Starke Verbindungen zwischen der Ernährung von Müttern und der Gesundheit ihrer Kinder

Starke Verbindungen zwischen der Ernährung von Müttern und der Gesundheit ihrer Kinder
Starke Verbindungen zwischen der Ernährung von Müttern und der Gesundheit ihrer Kinder
Anonim

Ein neuer Bericht von Wissenschaftlern der University of Southampton betont die Zusammenhänge zwischen schlechter Ernährung bei Müttern und schlechter Gesundheit ihrer Kinder und fordert, Frauen im gebärfähigen Alter stärker für die Bedeutung einer guten Ernährung zu sensibilisieren.

Der Bericht „Early Nutrition and Lifelong He alth“, der diesen Monat vom British Medical Association Board of Science veröffentlicht wurde, untersucht die Beweise dafür, dass die Ernährung von Frauen im gebärfähigen Alter und die ihrer Föten und kleinen Kinder wichtige Faktoren bei der Beeinflussung des Risikos für chronische Krankheiten wie Herzerkrankungen, Diabetes, Fettleibigkeit, Glasknochenkrankheit und sogar einige Formen von Krebs und Geisteskrankheiten im späteren Leben dieser Kinder.

Hauptautor Professor Mark Hanson, Direktor des Center for the Developmental Origins of He alth and Disease an der University of Southampton, kommentiert: „Die Gesellschaft und die Organisationen des öffentlichen Gesundheitswesens müssen diesen Themen viel größere Aufmerksamkeit schenken, wenn die Epidemie zunimmt dieser Krankheiten muss verhindert werden. Es ist oft zu spät, die Krankheiten zu bekämpfen, wenn Kinder das Erwachsenen alter erreichen. Durch Maßnahmen zur Verbesserung der Ernährung von Müttern könnten wir viele Menschen vor einer lebenslangen Krankheit bewahren."

Die Forschung wurde teilweise vom Medical Research Council (MRC) finanziert und die Co-Autoren von Professor Hanson sind Professor Caroline Fall, Dr. Sian Robinson und Dr. Janis Baird vom MRC Epidemiology Research Center an der University of Southampton.

Ihr Bericht weckt Bedenken hinsichtlich der Ernährung im Vereinigten Königreich, aber auch in Entwicklungsländern in vielen Teilen der Welt.

Laut den Autoren kann eine unausgewogene Ernährung, sei es zu viel oder zu wenig oder von schlechter Qualität, Langzeitfolgen haben.
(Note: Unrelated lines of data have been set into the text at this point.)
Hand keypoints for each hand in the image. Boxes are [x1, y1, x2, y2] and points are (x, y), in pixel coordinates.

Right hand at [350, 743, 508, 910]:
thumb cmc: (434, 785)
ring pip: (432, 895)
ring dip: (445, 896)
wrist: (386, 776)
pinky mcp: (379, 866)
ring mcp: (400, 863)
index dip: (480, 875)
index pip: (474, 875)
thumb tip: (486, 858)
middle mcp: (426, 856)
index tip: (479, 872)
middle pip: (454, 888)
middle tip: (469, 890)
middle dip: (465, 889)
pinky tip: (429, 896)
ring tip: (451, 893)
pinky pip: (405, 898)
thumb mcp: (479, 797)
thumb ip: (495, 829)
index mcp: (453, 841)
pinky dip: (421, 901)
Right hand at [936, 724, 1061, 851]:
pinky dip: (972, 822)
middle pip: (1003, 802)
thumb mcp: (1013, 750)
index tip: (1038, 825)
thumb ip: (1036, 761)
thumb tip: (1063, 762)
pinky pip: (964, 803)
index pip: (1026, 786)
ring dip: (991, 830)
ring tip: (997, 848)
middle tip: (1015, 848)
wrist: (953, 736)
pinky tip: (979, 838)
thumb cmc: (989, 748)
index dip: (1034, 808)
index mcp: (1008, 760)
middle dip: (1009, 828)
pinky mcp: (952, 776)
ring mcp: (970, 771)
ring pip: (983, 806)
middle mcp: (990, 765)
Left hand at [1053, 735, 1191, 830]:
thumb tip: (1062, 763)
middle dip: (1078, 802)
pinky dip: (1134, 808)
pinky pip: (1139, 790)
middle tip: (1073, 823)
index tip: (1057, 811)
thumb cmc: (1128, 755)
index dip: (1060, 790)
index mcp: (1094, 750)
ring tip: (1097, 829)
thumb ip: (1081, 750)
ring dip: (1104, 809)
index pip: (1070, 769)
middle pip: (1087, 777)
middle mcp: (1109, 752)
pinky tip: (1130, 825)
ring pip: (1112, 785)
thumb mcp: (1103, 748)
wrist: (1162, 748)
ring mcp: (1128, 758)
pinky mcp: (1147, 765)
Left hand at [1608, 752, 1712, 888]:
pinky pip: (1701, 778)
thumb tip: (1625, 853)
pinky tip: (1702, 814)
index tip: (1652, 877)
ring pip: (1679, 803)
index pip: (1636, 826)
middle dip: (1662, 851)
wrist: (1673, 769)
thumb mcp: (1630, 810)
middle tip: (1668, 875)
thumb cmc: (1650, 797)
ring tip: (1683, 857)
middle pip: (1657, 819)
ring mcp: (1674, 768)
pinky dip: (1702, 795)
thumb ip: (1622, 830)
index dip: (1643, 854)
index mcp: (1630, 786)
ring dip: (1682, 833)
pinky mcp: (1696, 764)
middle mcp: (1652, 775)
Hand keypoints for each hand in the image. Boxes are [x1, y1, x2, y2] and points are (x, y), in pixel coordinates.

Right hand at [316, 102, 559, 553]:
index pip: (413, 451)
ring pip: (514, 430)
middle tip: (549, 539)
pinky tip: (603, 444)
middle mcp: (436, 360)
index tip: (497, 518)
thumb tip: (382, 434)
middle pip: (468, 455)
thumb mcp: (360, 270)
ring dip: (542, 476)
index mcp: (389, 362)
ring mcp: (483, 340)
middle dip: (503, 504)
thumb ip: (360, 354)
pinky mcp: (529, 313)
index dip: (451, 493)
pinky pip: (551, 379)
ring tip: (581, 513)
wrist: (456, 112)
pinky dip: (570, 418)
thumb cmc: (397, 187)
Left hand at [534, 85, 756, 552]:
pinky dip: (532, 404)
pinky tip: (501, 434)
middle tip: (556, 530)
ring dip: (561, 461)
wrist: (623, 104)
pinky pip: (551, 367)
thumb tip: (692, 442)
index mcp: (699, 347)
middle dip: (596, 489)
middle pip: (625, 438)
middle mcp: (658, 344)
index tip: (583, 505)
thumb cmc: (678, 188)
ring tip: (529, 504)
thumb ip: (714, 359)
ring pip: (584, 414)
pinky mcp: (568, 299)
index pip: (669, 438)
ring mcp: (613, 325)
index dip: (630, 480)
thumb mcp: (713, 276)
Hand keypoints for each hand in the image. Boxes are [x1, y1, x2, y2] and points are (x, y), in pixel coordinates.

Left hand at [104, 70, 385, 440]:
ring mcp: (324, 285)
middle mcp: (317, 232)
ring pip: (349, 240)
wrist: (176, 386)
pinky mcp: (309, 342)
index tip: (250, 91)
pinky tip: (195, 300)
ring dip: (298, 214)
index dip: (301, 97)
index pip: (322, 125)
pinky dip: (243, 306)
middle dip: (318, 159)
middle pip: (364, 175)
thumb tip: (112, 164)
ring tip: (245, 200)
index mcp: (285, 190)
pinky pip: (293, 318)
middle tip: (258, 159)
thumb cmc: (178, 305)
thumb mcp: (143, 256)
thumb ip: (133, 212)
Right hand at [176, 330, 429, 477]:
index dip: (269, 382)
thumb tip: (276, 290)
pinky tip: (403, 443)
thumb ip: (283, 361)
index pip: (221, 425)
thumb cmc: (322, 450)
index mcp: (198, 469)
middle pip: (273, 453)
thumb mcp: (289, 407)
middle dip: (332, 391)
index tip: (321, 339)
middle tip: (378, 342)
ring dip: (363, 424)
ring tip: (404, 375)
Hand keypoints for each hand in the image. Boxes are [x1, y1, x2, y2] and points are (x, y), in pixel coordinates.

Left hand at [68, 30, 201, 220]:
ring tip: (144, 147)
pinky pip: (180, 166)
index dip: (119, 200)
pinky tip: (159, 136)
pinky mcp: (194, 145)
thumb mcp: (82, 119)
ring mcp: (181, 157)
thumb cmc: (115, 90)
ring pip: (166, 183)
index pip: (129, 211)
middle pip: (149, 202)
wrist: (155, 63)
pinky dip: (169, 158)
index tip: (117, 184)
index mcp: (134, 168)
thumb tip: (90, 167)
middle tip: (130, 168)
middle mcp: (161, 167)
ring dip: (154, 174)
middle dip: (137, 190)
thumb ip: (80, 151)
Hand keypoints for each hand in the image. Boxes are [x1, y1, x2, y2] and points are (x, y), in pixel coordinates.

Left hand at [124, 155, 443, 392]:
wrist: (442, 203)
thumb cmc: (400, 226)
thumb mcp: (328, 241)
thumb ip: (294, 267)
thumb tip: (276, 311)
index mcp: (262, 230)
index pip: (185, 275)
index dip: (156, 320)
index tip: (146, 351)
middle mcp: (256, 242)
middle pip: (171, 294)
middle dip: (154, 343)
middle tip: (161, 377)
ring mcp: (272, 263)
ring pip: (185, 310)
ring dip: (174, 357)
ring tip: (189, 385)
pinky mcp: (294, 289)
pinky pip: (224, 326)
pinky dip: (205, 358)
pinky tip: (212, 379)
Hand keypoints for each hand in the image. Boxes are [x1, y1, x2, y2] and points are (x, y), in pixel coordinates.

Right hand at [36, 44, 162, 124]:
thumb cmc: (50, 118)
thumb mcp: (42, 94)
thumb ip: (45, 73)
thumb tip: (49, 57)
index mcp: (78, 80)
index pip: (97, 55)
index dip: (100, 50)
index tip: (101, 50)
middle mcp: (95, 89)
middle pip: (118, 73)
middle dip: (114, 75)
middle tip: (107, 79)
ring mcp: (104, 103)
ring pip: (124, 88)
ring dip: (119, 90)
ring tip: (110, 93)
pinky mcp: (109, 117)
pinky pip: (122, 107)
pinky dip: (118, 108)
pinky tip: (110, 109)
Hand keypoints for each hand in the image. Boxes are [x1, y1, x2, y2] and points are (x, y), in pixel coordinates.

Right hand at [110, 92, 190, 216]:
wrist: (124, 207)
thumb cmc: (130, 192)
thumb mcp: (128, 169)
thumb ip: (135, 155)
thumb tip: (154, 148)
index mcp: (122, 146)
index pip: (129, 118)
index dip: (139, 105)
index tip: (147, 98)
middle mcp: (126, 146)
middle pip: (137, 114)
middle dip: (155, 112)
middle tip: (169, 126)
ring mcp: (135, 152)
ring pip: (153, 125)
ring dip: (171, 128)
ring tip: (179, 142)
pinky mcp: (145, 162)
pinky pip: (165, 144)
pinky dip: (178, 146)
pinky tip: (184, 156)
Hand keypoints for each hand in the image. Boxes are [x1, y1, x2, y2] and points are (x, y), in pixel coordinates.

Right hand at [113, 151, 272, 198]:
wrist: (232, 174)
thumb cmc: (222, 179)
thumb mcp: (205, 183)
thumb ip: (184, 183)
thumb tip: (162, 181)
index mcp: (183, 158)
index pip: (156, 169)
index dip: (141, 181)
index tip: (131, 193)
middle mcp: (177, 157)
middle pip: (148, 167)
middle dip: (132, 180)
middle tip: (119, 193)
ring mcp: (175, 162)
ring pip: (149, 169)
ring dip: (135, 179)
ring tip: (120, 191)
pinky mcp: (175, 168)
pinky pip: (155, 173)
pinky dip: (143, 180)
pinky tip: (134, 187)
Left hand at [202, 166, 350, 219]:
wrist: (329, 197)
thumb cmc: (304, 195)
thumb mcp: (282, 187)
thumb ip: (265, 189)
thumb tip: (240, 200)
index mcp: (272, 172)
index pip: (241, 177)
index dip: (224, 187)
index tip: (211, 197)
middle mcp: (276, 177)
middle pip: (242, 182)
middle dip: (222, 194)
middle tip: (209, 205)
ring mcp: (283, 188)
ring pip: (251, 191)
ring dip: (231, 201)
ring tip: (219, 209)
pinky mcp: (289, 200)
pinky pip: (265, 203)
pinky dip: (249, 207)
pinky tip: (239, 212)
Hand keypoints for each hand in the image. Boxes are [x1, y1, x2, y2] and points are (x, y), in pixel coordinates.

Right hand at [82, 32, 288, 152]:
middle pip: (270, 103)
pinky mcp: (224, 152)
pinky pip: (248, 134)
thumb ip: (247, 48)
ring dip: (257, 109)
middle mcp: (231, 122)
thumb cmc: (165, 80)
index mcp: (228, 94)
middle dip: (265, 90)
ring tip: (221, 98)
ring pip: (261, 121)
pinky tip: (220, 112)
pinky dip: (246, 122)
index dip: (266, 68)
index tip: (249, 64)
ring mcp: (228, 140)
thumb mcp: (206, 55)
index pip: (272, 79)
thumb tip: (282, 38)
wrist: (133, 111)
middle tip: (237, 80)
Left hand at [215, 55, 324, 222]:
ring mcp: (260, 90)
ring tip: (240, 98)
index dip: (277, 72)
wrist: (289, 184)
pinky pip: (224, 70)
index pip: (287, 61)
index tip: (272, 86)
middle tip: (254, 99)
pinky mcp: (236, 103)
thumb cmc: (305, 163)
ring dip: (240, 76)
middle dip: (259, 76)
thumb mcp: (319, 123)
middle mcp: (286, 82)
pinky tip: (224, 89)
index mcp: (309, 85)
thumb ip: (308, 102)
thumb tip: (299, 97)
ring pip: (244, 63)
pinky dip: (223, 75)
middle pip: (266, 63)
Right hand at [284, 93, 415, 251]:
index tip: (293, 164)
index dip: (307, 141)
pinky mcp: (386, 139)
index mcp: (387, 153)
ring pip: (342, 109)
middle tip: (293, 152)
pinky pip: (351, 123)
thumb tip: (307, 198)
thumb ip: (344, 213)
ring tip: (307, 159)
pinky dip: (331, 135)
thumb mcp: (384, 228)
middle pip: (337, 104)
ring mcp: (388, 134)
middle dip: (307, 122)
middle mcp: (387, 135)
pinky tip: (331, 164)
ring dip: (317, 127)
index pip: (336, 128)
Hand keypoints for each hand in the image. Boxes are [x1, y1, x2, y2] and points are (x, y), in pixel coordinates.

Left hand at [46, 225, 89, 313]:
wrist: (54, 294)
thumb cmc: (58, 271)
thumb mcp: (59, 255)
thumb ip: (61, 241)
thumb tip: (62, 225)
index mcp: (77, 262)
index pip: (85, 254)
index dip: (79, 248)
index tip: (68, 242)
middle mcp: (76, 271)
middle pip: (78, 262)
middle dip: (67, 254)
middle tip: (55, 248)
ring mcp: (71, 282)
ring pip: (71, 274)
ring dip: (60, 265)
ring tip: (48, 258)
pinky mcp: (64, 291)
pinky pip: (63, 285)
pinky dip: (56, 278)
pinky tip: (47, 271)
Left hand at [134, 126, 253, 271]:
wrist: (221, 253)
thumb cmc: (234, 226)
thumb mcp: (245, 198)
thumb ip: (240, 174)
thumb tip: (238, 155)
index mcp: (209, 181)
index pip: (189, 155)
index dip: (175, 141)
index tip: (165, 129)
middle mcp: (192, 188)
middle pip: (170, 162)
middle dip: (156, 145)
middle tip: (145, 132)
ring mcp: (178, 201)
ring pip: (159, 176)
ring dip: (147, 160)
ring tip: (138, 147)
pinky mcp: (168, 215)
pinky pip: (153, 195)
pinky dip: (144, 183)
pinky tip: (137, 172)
In Großbritannien zum Beispiel ernähren sich viele Menschen arm an bestimmten Nährstoffen, obwohl sie Zugang zu reichlich Nahrung haben.

Die Zahl der Frauen, die ihre Säuglinge stillen, ist immer noch zu gering, sagen sie, da viele Frauen mit dem Stillen beginnen, dann aber zu früh aufhören und viele Säuglinge in der Entwöhnungsphase mit ungeeigneter Nahrung gefüttert werden.

"Die in vielen Entwicklungsländern stattfindenden Ernährungsumstellungen werden große Auswirkungen auf die Ernährung zwischen den Generationen haben, und dies wird das Risiko chronischer Krankheiten dramatisch erhöhen", fährt Professor Hanson fort.

"Nicht nur Frauen müssen auf die Qualität ihrer Nahrungsaufnahme achten. Auch werdende Väter sollten sich gut ernähren, und es müssen Schritte unternommen werden, um sicherzustellen, dass junge Menschen die Bedeutung einer guten Ernährung als Teil ihres Lebens verstehen Lebensgewohnheiten."

Der Bericht deutet darauf hin, dass die Ärzteschaft helfen kann, indem sie Menschen über die Bedeutung einer guten Ernährung berät, insbesondere vor und nach der Geburt von Kindern, und indem sie das Stillen und geeignete Frühnahrung für Babys fördert.

Menschen mit kleinen Kindern könnten mehr Ratschläge gegeben werden, wie wichtig eine ausgewogene Ernährung für diese Kinder ist, und Frauen könnte mehr Unterstützung gegeben werden, um ihnen zu helfen, mit dem Stillen zu beginnen und es fortzusetzen.